Stored records
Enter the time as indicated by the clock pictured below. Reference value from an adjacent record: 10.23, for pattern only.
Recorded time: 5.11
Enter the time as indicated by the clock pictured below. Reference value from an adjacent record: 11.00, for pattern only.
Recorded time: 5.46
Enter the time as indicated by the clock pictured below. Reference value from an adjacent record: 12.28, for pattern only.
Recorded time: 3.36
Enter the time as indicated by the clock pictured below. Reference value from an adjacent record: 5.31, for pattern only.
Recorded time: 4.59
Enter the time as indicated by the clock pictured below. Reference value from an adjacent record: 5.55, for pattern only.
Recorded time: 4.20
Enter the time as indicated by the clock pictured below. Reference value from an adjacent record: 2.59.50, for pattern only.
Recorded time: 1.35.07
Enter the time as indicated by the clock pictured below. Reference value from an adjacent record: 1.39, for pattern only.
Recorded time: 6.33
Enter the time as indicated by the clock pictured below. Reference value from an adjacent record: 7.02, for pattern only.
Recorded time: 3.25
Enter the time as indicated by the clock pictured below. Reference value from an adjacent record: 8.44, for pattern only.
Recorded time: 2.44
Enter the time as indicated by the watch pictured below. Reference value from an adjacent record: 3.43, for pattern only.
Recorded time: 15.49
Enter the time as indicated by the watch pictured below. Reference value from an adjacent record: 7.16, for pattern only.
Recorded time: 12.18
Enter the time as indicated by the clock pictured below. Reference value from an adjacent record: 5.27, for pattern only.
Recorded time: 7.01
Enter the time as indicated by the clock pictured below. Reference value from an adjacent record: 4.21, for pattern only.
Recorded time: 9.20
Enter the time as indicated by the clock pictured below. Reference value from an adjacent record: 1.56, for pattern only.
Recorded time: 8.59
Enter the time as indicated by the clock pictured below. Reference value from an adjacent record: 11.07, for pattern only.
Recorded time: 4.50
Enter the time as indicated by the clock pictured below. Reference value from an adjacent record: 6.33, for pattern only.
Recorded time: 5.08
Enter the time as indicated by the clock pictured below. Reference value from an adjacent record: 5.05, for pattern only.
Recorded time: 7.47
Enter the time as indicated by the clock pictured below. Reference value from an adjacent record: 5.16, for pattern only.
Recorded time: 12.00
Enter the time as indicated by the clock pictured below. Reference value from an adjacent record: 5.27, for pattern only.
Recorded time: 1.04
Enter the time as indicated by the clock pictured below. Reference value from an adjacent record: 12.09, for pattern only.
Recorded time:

*TO DO*
Can you pull every line from the data above and copy each one verbatim?

*WORKED SOLUTION*
Enter the time as indicated by the clock pictured below. Reference value from an adjacent record: 10.23, for pattern only.
Recorded time: 5.11
Enter the time as indicated by the clock pictured below. Reference value from an adjacent record: 11.00, for pattern only.
Recorded time: 5.46
Enter the time as indicated by the clock pictured below. Reference value from an adjacent record: 12.28, for pattern only.
Recorded time: 3.36
Enter the time as indicated by the clock pictured below. Reference value from an adjacent record: 5.31, for pattern only.
Recorded time: 4.59
Enter the time as indicated by the clock pictured below. Reference value from an adjacent record: 5.55, for pattern only.
Recorded time: 4.20
Enter the time as indicated by the clock pictured below. Reference value from an adjacent record: 2.59.50, for pattern only.
Recorded time: 1.35.07
Enter the time as indicated by the clock pictured below. Reference value from an adjacent record: 1.39, for pattern only.
Recorded time: 6.33
Enter the time as indicated by the clock pictured below. Reference value from an adjacent record: 7.02, for pattern only.
Recorded time: 3.25
Enter the time as indicated by the clock pictured below. Reference value from an adjacent record: 8.44, for pattern only.
Recorded time: 2.44
Enter the time as indicated by the watch pictured below. Reference value from an adjacent record: 3.43, for pattern only.
Recorded time: 15.49
Enter the time as indicated by the watch pictured below. Reference value from an adjacent record: 7.16, for pattern only.
Recorded time: 12.18
Enter the time as indicated by the clock pictured below. Reference value from an adjacent record: 5.27, for pattern only.
Recorded time: 7.01
Enter the time as indicated by the clock pictured below. Reference value from an adjacent record: 4.21, for pattern only.
Recorded time: 9.20
Enter the time as indicated by the clock pictured below. Reference value from an adjacent record: 1.56, for pattern only.
Recorded time: 8.59
Enter the time as indicated by the clock pictured below. Reference value from an adjacent record: 11.07, for pattern only.
Recorded time: 4.50
Enter the time as indicated by the clock pictured below. Reference value from an adjacent record: 6.33, for pattern only.
Recorded time: 5.08
Enter the time as indicated by the clock pictured below. Reference value from an adjacent record: 5.05, for pattern only.
Recorded time: 7.47
Enter the time as indicated by the clock pictured below. Reference value from an adjacent record: 5.16, for pattern only.
Recorded time: 12.00
Enter the time as indicated by the clock pictured below. Reference value from an adjacent record: 5.27, for pattern only.
Recorded time: 1.04
Enter the time as indicated by the clock pictured below. Reference value from an adjacent record: 12.09, for pattern only.
Recorded time:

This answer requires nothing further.